12. The process of claim 8, wherein the dissolving step includes a temperature of about 23° C.

13. The process of claim 8, wherein the photoinitiator solution includes an antioxidant.

14. The process of claim 8, wherein the exposing step includes the rate and period of time for biocompatibility.

15. The process of claim 8, further comprising immersing the composite nanoparticle hydrogel network in a second solution containing poly(ethylene glycol)diacrylate and a photoinitiator, and exposing the second solution to ultraviolet light to form an outer layer cross-linked layer of poly(ethylene glycol)diacrylate.

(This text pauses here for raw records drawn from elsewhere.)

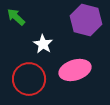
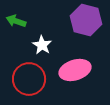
green arrow: moved 4 px down; rotated 24 degrees counterclockwise
white star: moved 1 px left, 1 px down
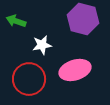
purple hexagon: moved 3 px left, 1 px up
white star: rotated 30 degrees clockwise
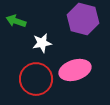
white star: moved 2 px up
red circle: moved 7 px right
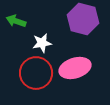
pink ellipse: moved 2 px up
red circle: moved 6 px up
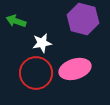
pink ellipse: moved 1 px down
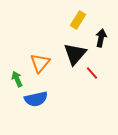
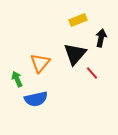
yellow rectangle: rotated 36 degrees clockwise
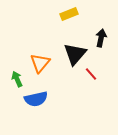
yellow rectangle: moved 9 px left, 6 px up
red line: moved 1 px left, 1 px down
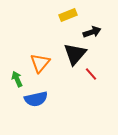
yellow rectangle: moved 1 px left, 1 px down
black arrow: moved 9 px left, 6 px up; rotated 60 degrees clockwise
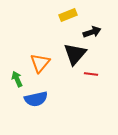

16. A composite nanoparticle hydrogel system comprising a precursor solution including of the PNIPA-acrylamide (PNIPA-AAm) nanoparticles loaded with a bioactive molecule, a plurality of photoinitiators, and a plurality of PEGDA monomers, wherein exposing the precursor solution to ultraviolet (UV) light forms a hydrogel network uniformily entrapping the PNIPA-AAm nanoparticles to form a protective barrier.

17. The system of claim 16, wherein the photoinitiator solution includes a concentration to increase cell survival.

18. The system of claim 16, wherein the precursor solution includes an antioxidant.

19. The system of claim 16, further comprising an immobilized adhesion peptide incorporated with the hydrogel network.